Surviving sensor network software faults

  • Authors:
  • Yang Chen;Omprakash Gnawali;Maria Kazandjieva;Philip Levis;John Regehr

  • Affiliations:
  • University of Utah, Salt Lake City, UT, USA;University of Southern California, Los Angeles, CA, USA;Stanford University, Stanford University, CA, USA;Stanford University, Stanford, CA, USA;University of Utah, Salt Lake City, UT, USA

  • Venue:
  • Proceedings of the ACM SIGOPS 22nd symposium on Operating systems principles
  • Year:
  • 2009

Quantified Score

Hi-index 0.00

Visualization

Abstract

We describe Neutron, a version of the TinyOS operating system that efficiently recovers from memory safety bugs. Where existing schemes reboot an entire node on an error, Neutron's compiler and runtime extensions divide programs into recovery units and reboot only the faulting unit. The TinyOS kernel itself is a recovery unit: a kernel safety violation appears to applications as the processor being unavailable for 10-20 milliseconds.

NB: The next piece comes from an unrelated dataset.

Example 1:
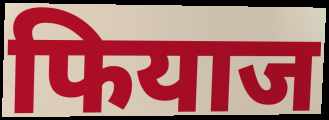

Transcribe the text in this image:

Neutron further minimizes safety violation cost by supporting "precious" state that persists across reboots. Application data, time synchronization state, and routing tables can all be declared as precious. Neutron's reboot sequence conservatively checks that precious state is not the source of a fault before preserving it. Together, recovery units and precious state allow Neutron to reduce a safety violation's cost to time synchronization by 94% and to a routing protocol by 99.5%. Neutron also protects applications from losing data. Neutron provides this recovery on the very limited resources of a tiny, low-power microcontroller.